Jak wskazuje parlamentarzysta, w ocenie NSZZ Rolników Indywidualnych "Solidarność" to działanie ograniczające konkurencję i naruszające zbiorowe interesy konsumentów; również ma na celu antykonkurencyjną koncentrację przedsiębiorców, wywołującą w konsekwencji negatywne skutki dla gospodarstw rolnych prowadzonych przez polskich rolników, w tym załamanie opłacalności produkcji rolnej.
Jak pisze poseł Konfederacji, wśród wymienianych powodów wzrostu cen nawozów są ograniczanie produkcji na rynek krajowy i przestawianie produkcji na eksport, wzrost kosztów produkcji w związku ze wzrostem cen gazu (w nawozach azotowych 60-80% kosztów produkcji to gaz ziemny), czynniki polityczne u kluczowych producentów (Chiny i Białoruś), embargo UE na import nawozów potasowych z Białorusi (13,7% wolumenu importu nawozów mineralnych do RP), wewnętrzne wzrosty cen produkcji w Chinach.
W przyszłym roku będzie jeszcze drożej
- Wyższe ceny nawozów mogą przełożyć się na niepewność poziomu produkcji żywności w przyszłym sezonie, wzrost cen paszy, wyższą presję kosztową na wzrost cen produktów pochodzenia zwierzęcego, podwyżki cen wszystkich podstawowych produktów żywnościowych: pieczywa, mięsa, produktów mlecznych, oleju, tłuszczów, jaj, co oznacza, że żywność w 2022 roku będzie jeszcze droższa niż w 2021 roku – ostrzega Urbaniak i kieruje do ministerstwa szereg pytań:
1. Czy ministerstwo podjęło odpowiednie działania weryfikujące obecny stan na rynku nawozów sztucznych? W szczególności konieczne jest odpowiednie przeprowadzenie weryfikacji, czy podwyżki cen nawozów sztucznych są bezpośrednio związane ze wzrostem cen surowców i kosztów produkcji i czy nie mają bezpośredniego powiązania ze wzrostem cen na płody rolne w sezonie 2020.
2. Czy ministerstwo przeprowadziło rzetelną weryfikację poziomu produkcji nawozów sztucznych w porównaniu do lat ubiegłych w celu weryfikacji i wyjaśnienia braków nawozów na składach dystrybutorów?
3. Jakie kroki zamierza podjąć ministerstwo w celu ustabilizowania cen nawozów na polskim rynku?
4. Jak ministerstwo ocenia perspektywy na rok 2022 w wyżej wymienionej kwestii?
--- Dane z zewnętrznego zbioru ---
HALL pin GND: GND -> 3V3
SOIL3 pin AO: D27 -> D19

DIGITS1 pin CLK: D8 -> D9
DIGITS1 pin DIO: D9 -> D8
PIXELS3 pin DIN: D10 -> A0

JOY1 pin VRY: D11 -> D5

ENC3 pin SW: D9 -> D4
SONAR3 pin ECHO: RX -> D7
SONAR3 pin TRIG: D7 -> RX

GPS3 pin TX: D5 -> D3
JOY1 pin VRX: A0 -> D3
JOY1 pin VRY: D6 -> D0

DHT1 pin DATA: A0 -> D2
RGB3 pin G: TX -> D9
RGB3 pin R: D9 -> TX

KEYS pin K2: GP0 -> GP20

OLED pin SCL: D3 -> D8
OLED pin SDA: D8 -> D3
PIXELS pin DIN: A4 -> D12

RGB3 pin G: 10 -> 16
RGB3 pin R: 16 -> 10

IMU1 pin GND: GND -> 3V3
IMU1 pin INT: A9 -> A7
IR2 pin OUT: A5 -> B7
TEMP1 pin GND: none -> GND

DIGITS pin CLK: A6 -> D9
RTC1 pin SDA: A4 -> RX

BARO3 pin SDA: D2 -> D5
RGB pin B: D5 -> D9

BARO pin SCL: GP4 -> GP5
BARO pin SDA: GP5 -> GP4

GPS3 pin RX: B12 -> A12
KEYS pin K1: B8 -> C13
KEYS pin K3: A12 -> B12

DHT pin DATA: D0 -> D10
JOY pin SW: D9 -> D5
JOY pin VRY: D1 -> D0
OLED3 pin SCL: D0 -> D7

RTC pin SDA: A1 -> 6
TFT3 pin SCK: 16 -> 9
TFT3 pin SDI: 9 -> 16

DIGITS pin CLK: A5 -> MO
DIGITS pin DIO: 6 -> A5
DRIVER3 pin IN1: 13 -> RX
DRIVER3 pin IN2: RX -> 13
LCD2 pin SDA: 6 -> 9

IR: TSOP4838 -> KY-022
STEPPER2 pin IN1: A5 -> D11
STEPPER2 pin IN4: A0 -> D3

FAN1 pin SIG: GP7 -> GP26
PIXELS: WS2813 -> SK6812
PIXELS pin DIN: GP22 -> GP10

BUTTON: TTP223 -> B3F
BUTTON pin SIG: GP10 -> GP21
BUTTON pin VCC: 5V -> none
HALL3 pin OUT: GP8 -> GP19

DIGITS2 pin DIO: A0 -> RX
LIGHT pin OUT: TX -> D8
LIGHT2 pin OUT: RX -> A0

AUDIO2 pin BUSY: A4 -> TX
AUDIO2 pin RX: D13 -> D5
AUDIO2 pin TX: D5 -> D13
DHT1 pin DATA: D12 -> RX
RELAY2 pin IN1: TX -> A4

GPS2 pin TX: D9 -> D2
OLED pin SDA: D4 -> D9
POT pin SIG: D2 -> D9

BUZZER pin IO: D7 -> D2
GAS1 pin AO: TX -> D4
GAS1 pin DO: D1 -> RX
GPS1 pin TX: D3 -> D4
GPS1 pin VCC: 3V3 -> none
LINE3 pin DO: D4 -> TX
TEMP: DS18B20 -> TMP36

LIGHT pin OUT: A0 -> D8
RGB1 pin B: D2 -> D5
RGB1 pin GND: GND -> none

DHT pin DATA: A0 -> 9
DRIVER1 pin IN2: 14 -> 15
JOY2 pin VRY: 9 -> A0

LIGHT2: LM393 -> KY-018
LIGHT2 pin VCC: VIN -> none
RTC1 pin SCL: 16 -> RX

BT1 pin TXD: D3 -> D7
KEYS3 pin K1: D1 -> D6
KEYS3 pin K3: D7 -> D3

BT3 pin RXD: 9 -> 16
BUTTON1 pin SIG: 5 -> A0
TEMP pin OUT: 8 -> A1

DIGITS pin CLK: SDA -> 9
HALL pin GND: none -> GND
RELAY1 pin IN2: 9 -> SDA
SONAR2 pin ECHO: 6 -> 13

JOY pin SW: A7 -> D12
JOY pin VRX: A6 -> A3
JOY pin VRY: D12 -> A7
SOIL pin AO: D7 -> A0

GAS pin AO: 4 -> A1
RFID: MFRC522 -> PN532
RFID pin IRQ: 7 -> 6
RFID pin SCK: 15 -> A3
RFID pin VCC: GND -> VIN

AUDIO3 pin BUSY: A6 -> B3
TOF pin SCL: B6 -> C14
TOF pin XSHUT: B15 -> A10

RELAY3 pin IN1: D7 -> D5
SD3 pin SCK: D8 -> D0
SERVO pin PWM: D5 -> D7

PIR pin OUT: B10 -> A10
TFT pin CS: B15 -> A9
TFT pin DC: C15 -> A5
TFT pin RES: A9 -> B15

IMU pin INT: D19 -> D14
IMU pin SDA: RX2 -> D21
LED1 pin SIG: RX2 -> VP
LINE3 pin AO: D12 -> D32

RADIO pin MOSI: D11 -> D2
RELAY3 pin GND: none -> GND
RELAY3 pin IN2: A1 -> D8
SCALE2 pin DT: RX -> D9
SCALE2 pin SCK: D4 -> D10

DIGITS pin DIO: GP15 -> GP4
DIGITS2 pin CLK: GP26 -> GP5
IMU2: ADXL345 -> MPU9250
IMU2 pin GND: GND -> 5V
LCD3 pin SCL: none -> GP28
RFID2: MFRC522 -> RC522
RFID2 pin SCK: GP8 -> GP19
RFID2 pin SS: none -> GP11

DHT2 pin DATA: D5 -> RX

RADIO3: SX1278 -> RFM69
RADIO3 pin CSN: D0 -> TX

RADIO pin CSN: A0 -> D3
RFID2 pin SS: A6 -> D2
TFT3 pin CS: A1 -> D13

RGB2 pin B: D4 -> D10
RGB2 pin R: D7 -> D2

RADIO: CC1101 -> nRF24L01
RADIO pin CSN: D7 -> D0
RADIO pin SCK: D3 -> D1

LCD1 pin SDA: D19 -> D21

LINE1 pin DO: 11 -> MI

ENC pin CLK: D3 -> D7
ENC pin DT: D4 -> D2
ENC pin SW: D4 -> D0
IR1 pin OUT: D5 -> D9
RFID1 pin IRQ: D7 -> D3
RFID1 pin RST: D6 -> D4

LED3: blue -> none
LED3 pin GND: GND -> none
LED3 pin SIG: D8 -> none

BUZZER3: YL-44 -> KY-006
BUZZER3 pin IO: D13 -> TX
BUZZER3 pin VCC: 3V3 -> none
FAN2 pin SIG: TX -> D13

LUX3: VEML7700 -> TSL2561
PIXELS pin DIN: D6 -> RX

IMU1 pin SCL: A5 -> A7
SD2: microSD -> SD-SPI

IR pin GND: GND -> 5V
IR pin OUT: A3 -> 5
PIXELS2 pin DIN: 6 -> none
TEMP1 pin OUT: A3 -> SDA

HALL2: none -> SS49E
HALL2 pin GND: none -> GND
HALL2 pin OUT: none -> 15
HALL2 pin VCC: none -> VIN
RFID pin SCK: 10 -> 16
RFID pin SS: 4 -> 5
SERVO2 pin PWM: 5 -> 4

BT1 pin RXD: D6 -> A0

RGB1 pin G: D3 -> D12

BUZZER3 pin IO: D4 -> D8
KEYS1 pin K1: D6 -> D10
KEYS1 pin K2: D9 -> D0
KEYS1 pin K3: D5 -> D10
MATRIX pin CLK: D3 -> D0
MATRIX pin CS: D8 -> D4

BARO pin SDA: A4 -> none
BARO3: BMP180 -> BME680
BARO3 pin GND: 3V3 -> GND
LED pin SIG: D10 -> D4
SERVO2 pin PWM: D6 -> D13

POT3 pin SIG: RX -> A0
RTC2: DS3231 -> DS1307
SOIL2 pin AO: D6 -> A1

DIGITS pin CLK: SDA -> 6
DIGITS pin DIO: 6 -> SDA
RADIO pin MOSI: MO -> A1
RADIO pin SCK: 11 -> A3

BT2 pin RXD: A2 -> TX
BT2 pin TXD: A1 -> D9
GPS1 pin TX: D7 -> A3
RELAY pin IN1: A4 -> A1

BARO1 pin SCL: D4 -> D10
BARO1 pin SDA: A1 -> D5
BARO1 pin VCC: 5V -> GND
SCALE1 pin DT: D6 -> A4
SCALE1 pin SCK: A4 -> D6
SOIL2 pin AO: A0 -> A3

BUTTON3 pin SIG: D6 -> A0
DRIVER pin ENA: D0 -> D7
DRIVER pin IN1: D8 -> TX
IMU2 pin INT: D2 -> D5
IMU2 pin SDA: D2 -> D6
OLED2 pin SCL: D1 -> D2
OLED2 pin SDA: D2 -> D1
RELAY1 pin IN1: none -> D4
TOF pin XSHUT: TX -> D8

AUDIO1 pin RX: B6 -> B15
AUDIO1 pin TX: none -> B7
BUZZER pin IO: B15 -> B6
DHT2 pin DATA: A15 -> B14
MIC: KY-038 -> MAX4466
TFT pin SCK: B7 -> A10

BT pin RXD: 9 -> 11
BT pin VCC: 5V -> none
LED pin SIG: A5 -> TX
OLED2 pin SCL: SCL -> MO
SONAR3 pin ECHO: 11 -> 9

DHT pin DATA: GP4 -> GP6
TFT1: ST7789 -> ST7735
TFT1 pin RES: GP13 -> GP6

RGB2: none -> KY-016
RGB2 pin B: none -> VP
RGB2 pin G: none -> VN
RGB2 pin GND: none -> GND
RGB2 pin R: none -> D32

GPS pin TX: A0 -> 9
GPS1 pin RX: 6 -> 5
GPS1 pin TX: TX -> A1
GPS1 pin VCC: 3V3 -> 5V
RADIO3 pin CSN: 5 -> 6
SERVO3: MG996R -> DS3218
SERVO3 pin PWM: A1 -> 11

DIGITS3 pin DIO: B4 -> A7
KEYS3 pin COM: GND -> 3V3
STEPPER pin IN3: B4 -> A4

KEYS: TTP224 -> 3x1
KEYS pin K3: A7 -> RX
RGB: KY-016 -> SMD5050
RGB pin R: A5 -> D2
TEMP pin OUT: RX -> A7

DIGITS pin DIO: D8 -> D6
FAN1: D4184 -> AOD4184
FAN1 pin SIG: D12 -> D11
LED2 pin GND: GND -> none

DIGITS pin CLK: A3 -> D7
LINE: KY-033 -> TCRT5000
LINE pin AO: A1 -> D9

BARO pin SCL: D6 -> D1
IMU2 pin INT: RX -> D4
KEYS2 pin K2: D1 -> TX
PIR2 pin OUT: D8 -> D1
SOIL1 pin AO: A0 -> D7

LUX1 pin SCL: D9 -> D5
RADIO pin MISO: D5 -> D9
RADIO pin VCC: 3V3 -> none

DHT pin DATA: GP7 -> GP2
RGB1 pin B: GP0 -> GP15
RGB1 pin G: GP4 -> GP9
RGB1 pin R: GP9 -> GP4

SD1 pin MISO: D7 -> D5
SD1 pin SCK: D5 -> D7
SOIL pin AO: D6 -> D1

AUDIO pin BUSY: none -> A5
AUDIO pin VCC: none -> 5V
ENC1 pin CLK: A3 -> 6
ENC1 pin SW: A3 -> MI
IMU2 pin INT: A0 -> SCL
W szczególności interesuje mnie kwestia zabezpieczenia dostępu do nawozów w cenach zbliżonych do roku 2020.
5. Proszę o wskazanie powodów wzrostów cen nawozów. Czy rząd ma wpływ na czynniki polityczne wymienione przeze mnie? Czy będzie interweniował w tej sprawie?
6. Jakie są spodziewane skutki takiego wzrostu cen nawozów?